Surgical morbidity is inconsistently reported after oesophagectomy. As noted by Keong et al., failure to rescue may be more important than the actual complications in determining in-hospital mortality. However, complications do impact patients with consequent delays in return of quality of life post-oesophagectomy and they are associated with poorer long-term survival. A recent attempt has been made to standardize reporting of complications after oesophagectomy7 with the aim of allowing more valid comparisons of outcome between centres and to drive quality improvement. This approach to reporting post-operative complication should be adopted by those publishing outcomes and included if excellence is to be properly assessed.
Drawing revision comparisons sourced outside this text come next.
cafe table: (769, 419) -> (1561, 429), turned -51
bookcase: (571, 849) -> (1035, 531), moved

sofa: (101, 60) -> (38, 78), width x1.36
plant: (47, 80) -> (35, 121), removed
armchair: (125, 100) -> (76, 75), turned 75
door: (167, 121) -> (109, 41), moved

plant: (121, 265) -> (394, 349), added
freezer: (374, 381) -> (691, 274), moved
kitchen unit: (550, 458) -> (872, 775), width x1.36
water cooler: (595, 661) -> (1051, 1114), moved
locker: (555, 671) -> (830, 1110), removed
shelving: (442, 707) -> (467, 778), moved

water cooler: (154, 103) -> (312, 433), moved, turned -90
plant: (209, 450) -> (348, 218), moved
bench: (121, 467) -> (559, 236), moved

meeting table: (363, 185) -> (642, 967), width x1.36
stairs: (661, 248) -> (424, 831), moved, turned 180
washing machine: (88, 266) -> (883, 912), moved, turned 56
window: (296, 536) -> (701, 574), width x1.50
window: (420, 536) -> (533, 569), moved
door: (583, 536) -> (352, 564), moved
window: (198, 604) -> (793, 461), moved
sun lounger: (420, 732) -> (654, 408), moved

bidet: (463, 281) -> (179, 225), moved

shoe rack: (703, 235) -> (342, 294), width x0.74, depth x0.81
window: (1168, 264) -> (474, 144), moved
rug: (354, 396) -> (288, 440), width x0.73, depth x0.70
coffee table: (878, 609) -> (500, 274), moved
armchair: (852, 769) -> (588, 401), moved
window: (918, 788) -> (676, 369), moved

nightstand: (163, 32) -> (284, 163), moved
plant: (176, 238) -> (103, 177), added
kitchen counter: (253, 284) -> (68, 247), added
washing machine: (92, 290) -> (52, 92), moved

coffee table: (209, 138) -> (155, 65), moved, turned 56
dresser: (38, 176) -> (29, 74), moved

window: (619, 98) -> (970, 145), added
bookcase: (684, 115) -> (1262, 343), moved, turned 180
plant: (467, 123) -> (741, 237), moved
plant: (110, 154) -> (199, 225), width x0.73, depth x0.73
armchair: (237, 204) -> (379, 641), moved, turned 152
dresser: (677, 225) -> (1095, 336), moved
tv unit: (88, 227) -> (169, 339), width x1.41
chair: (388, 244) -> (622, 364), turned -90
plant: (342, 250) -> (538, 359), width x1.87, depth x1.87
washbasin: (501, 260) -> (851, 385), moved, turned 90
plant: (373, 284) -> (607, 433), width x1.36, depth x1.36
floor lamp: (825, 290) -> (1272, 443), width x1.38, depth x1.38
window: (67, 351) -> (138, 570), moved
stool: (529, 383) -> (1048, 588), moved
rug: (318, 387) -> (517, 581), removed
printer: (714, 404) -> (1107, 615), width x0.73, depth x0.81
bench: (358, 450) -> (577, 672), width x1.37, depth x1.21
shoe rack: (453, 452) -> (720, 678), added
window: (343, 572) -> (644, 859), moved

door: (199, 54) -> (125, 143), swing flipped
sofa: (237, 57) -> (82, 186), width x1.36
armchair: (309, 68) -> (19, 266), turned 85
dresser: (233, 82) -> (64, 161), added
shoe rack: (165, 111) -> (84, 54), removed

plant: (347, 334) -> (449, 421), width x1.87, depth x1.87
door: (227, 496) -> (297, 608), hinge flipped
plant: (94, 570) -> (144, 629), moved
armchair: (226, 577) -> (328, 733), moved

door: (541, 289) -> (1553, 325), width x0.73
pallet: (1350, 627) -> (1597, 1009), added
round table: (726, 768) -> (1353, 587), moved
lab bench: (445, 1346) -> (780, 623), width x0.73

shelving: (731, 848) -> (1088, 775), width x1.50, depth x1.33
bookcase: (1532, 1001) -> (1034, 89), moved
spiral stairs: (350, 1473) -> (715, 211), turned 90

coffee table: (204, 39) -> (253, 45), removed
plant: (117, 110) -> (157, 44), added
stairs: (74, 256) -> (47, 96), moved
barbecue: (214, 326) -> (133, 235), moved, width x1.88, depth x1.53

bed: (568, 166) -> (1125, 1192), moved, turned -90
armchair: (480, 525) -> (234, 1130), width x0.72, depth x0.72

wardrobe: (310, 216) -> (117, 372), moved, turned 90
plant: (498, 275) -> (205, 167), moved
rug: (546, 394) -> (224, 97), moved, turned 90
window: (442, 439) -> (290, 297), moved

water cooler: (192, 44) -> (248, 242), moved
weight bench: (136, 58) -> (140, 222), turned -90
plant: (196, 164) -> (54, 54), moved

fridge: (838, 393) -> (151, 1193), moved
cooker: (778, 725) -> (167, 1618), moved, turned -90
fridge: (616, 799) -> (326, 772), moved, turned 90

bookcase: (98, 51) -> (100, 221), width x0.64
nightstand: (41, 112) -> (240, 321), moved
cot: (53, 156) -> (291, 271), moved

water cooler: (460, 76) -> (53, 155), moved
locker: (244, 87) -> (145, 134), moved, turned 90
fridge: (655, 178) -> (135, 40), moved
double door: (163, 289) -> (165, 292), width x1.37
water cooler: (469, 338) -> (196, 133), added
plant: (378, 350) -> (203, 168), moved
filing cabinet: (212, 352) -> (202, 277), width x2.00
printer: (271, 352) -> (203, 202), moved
In an environment where health funding is increasingly constrained, length of stay is a target for improvement. While the ANZGOSA upper gastrointestinal cancer audit (which includes surgeons voluntarily submitting data) confirms a mean length of stay after oesophagectomy of 18 days across Australia and New Zealand, the Health Round Table data for 2013–2014 revealed a range in average length of stay from 13 to 33 days in the 43 assessed hospitals. While there are potential differences between regions in discharge practices and locations, it does suggest great variation and the potential for improvement. In centres with a strong emphasis on early recovery after surgery, length of stay has been reduced from 17 to 7 days.8 Delivering this outcome required a dedicated team involving surgeons, anaesthetists, intensivists, physiotherapists, ward nurses and nurse specialists. It is difficult to build the experience, training and commitment of such a team in centres with very low case volumes.

Ultimately it is reassuring that oesophageal cancer resection is practised in Victoria with very low post-operative mortality. However, excellence should be defined by more than just mortality and future publications should include more comprehensive assessments of outcome if valid conclusions about outcomes are to be made.